* [Your objective] From the first line to the last, set down the data exactly as given.

Records excerpted from a collection:
▽

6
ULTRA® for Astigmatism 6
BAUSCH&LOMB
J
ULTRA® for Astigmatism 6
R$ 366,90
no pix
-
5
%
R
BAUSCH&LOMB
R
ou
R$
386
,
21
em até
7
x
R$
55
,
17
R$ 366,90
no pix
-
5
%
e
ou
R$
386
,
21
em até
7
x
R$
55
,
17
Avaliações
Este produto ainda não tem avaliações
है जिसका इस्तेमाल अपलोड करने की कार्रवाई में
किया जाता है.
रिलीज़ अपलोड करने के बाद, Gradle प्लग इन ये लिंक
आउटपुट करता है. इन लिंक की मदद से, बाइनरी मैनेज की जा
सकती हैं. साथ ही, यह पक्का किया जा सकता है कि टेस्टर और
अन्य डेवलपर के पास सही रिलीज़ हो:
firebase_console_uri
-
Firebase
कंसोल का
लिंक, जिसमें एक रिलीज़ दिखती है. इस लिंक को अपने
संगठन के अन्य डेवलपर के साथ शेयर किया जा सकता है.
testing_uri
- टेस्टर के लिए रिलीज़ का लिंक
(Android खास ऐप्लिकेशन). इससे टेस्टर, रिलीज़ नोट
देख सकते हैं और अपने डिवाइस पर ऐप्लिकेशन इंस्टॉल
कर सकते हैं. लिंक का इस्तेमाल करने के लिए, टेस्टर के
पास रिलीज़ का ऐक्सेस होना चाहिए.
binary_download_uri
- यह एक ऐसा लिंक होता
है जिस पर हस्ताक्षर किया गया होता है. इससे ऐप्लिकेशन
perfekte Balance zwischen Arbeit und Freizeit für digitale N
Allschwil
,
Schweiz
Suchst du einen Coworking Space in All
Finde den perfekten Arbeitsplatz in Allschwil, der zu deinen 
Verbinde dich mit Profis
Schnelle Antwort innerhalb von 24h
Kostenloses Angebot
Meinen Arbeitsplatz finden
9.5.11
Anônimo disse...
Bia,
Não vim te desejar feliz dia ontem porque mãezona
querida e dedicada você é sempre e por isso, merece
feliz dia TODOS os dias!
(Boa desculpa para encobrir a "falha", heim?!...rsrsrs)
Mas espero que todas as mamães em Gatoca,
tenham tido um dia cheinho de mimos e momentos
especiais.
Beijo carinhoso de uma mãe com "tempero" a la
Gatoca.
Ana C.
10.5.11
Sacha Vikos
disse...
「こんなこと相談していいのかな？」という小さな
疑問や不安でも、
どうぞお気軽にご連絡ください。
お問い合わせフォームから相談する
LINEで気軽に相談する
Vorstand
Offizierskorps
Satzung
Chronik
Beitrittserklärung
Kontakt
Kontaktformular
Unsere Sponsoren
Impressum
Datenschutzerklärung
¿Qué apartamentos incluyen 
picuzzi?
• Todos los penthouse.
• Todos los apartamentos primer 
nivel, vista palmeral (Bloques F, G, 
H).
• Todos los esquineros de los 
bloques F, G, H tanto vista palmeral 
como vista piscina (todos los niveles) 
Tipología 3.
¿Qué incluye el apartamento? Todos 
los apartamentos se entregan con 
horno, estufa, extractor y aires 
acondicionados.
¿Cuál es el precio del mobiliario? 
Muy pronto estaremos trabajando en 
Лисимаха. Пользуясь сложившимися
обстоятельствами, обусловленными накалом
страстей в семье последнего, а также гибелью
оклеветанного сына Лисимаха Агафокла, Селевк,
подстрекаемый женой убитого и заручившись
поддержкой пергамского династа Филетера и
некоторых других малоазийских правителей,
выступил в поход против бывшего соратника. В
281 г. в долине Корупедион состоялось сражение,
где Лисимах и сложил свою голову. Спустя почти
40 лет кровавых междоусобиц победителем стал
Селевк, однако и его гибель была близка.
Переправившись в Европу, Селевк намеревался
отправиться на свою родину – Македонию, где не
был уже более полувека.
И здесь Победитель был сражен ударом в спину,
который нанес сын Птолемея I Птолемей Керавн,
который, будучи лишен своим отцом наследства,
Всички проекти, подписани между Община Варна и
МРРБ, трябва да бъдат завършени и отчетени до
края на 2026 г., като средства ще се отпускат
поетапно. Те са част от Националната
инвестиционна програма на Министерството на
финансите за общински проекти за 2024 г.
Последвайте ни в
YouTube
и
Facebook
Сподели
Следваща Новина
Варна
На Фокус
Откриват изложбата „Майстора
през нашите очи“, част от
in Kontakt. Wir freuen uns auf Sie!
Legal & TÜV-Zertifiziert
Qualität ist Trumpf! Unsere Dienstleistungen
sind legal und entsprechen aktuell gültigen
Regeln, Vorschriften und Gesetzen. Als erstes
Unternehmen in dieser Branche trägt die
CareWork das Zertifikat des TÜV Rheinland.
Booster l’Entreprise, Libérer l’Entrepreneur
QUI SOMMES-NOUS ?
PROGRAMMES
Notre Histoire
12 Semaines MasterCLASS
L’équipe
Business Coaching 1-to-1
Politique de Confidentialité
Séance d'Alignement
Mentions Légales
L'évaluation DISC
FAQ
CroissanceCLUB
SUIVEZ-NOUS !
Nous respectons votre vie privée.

△

* [Result of this task]
6
ULTRA® for Astigmatism 6
BAUSCH&LOMB
J
ULTRA® for Astigmatism 6
R$ 366,90
no pix
-
5
%
R
BAUSCH&LOMB
R
ou
R$
386
,
21
em até
7
x
R$
55
,
17
R$ 366,90
no pix
-
5
%
e
ou
R$
386
,
21
em até
7
x
R$
55
,
17
Avaliações
Este produto ainda não tem avaliações
है जिसका इस्तेमाल अपलोड करने की कार्रवाई में
किया जाता है.
रिलीज़ अपलोड करने के बाद, Gradle प्लग इन ये लिंक
आउटपुट करता है. इन लिंक की मदद से, बाइनरी मैनेज की जा
सकती हैं. साथ ही, यह पक्का किया जा सकता है कि टेस्टर और
अन्य डेवलपर के पास सही रिलीज़ हो:
firebase_console_uri
-
Firebase
कंसोल का
लिंक, जिसमें एक रिलीज़ दिखती है. इस लिंक को अपने
संगठन के अन्य डेवलपर के साथ शेयर किया जा सकता है.
testing_uri
- टेस्टर के लिए रिलीज़ का लिंक
(Android खास ऐप्लिकेशन). इससे टेस्टर, रिलीज़ नोट
देख सकते हैं और अपने डिवाइस पर ऐप्लिकेशन इंस्टॉल
कर सकते हैं. लिंक का इस्तेमाल करने के लिए, टेस्टर के
पास रिलीज़ का ऐक्सेस होना चाहिए.
binary_download_uri
- यह एक ऐसा लिंक होता
है जिस पर हस्ताक्षर किया गया होता है. इससे ऐप्लिकेशन
perfekte Balance zwischen Arbeit und Freizeit für digitale N
Allschwil
,
Schweiz
Suchst du einen Coworking Space in All
Finde den perfekten Arbeitsplatz in Allschwil, der zu deinen 
Verbinde dich mit Profis
Schnelle Antwort innerhalb von 24h
Kostenloses Angebot
Meinen Arbeitsplatz finden
9.5.11
Anônimo disse...
Bia,
Não vim te desejar feliz dia ontem porque mãezona
querida e dedicada você é sempre e por isso, merece
feliz dia TODOS os dias!
(Boa desculpa para encobrir a "falha", heim?!...rsrsrs)
Mas espero que todas as mamães em Gatoca,
tenham tido um dia cheinho de mimos e momentos
especiais.
Beijo carinhoso de uma mãe com "tempero" a la
Gatoca.
Ana C.
10.5.11
Sacha Vikos
disse...
「こんなこと相談していいのかな？」という小さな
疑問や不安でも、
どうぞお気軽にご連絡ください。
お問い合わせフォームから相談する
LINEで気軽に相談する
Vorstand
Offizierskorps
Satzung
Chronik
Beitrittserklärung
Kontakt
Kontaktformular
Unsere Sponsoren
Impressum
Datenschutzerklärung
¿Qué apartamentos incluyen 
picuzzi?
• Todos los penthouse.
• Todos los apartamentos primer 
nivel, vista palmeral (Bloques F, G, 
H).
• Todos los esquineros de los 
bloques F, G, H tanto vista palmeral 
como vista piscina (todos los niveles) 
Tipología 3.
¿Qué incluye el apartamento? Todos 
los apartamentos se entregan con 
horno, estufa, extractor y aires 
acondicionados.
¿Cuál es el precio del mobiliario? 
Muy pronto estaremos trabajando en 
Лисимаха. Пользуясь сложившимися
обстоятельствами, обусловленными накалом
страстей в семье последнего, а также гибелью
оклеветанного сына Лисимаха Агафокла, Селевк,
подстрекаемый женой убитого и заручившись
поддержкой пергамского династа Филетера и
некоторых других малоазийских правителей,
выступил в поход против бывшего соратника. В
281 г. в долине Корупедион состоялось сражение,
где Лисимах и сложил свою голову. Спустя почти
40 лет кровавых междоусобиц победителем стал
Селевк, однако и его гибель была близка.
Переправившись в Европу, Селевк намеревался
отправиться на свою родину – Македонию, где не
был уже более полувека.
И здесь Победитель был сражен ударом в спину,
который нанес сын Птолемея I Птолемей Керавн,
который, будучи лишен своим отцом наследства,
Всички проекти, подписани между Община Варна и
МРРБ, трябва да бъдат завършени и отчетени до
края на 2026 г., като средства ще се отпускат
поетапно. Те са част от Националната
инвестиционна програма на Министерството на
финансите за общински проекти за 2024 г.
Последвайте ни в
YouTube
и
Facebook
Сподели
Следваща Новина
Варна
На Фокус
Откриват изложбата „Майстора
през нашите очи“, част от
in Kontakt. Wir freuen uns auf Sie!
Legal & TÜV-Zertifiziert
Qualität ist Trumpf! Unsere Dienstleistungen
sind legal und entsprechen aktuell gültigen
Regeln, Vorschriften und Gesetzen. Als erstes
Unternehmen in dieser Branche trägt die
CareWork das Zertifikat des TÜV Rheinland.
Booster l’Entreprise, Libérer l’Entrepreneur
QUI SOMMES-NOUS ?
PROGRAMMES
Notre Histoire
12 Semaines MasterCLASS
L’équipe
Business Coaching 1-to-1
Politique de Confidentialité
Séance d'Alignement
Mentions Légales
L'évaluation DISC
FAQ
CroissanceCLUB
SUIVEZ-NOUS !
Nous respectons votre vie privée.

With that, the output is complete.